Nasrin spent the next eight years in Iran’s prison system. She was systematically tortured, threatened with execution, starved and forced to live in appalling, horribly overcrowded conditions. One Woman’s Struggle is both an account of what happened to her during those eight years and evidence that her spirit was never broken. Nasrin’s memoir is a story of friendship and mutual support, of how women drew strength from one another and found endless small ways to show kindness and even find tiny specks of joy.

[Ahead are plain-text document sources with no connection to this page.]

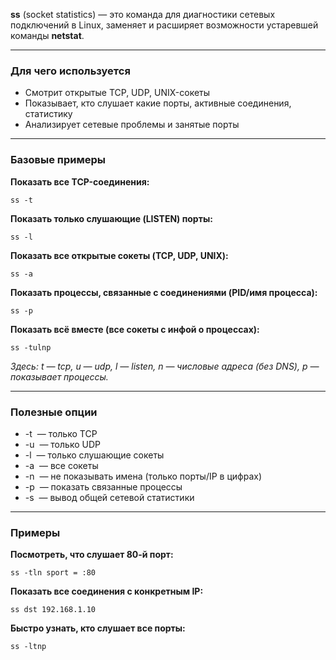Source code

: **ss** (socket statistics) — это команда для диагностики сетевых подключений в Linux, заменяет и расширяет возможности устаревшей команды **netstat**.

---
### Для чего используется

- Смотрит открытые TCP, UDP, UNIX-сокеты
- Показывает, кто слушает какие порты, активные соединения, статистику
- Анализирует сетевые проблемы и занятые порты

---
### Базовые примеры

**Показать все TCP-соединения:**

`ss -t`

**Показать только слушающие (LISTEN) порты:**

`ss -l`

**Показать все открытые сокеты (TCP, UDP, UNIX):**

`ss -a`

**Показать процессы, связанные с соединениями (PID/имя процесса):**

`ss -p`

**Показать всё вместе (все сокеты с инфой о процессах):**

`ss -tulnp`

_Здесь: t — tcp, u — udp, l — listen, n — числовые адреса (без DNS), p — показывает процессы._

---
### Полезные опции

- -t  — только TCP
- -u  — только UDP
- -l  — только слушающие сокеты
- -a  — все сокеты
- -n  — не показывать имена (только порты/IP в цифрах)
- -p  — показать связанные процессы
- -s  — вывод общей сетевой статистики

---

### Примеры

**Посмотреть, что слушает 80-й порт:**

`ss -tln sport = :80`

**Показать все соединения с конкретным IP:**

`ss dst 192.168.1.10`

**Быстро узнать, кто слушает все порты:**

`ss -ltnp`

This book, however, is not simply about the prison system in Iran. It is about oppression – and especially the oppression of women – wherever it takes place. It deserves to stand with Primo Levi’s If This Is A Man as an indictment of cruelty, brutality and the dehumanizing of fellow human beings.
– Catriona Troth, author of Gift of the Raven and Ghost Town.
Nasrin Parvaz
David Wagoner –
Some things have to b e said. Some books have to be written. Draw back the curtain on human rights. Nasrin takes you into the deepest darkest holes,where no light reaches, but where human rights are ripped away and the brave fight to give the world the greatest gift.